(Material for this exercise Opens)

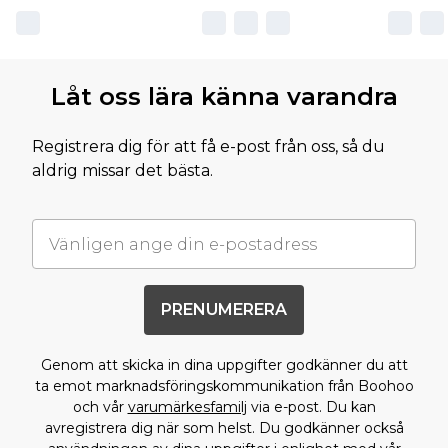
Låt oss lära känna varandra
Registrera dig för att få e-post från oss, så du
aldrig missar det bästa.
PRENUMERERA
Genom att skicka in dina uppgifter godkänner du att
ta emot marknadsföringskommunikation från Boohoo
och vår
varumärkesfamilj
via e-post. Du kan
avregistrera dig när som helst. Du godkänner också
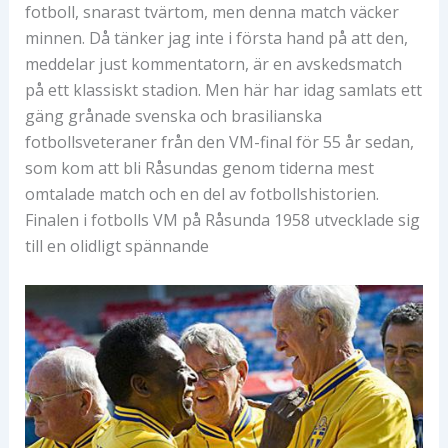
fotboll, snarast tvärtom, men denna match väcker
minnen. Då tänker jag inte i första hand på att den,
meddelar just kommentatorn, är en avskedsmatch
på ett klassiskt stadion. Men här har idag samlats ett
gäng grånade svenska och brasilianska
fotbollsveteraner från den VM-final för 55 år sedan,
som kom att bli Råsundas genom tiderna mest
omtalade match och en del av fotbollshistorien.
Finalen i fotbolls VM på Råsunda 1958 utvecklade sig
till en olidligt spännande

(Material for this exercise Closes)

Work task:
Show every line in the entries where the string "godkänner" occurs.

Answer below:
Genom att skicka in dina uppgifter godkänner du att
avregistrera dig när som helst. Du godkänner också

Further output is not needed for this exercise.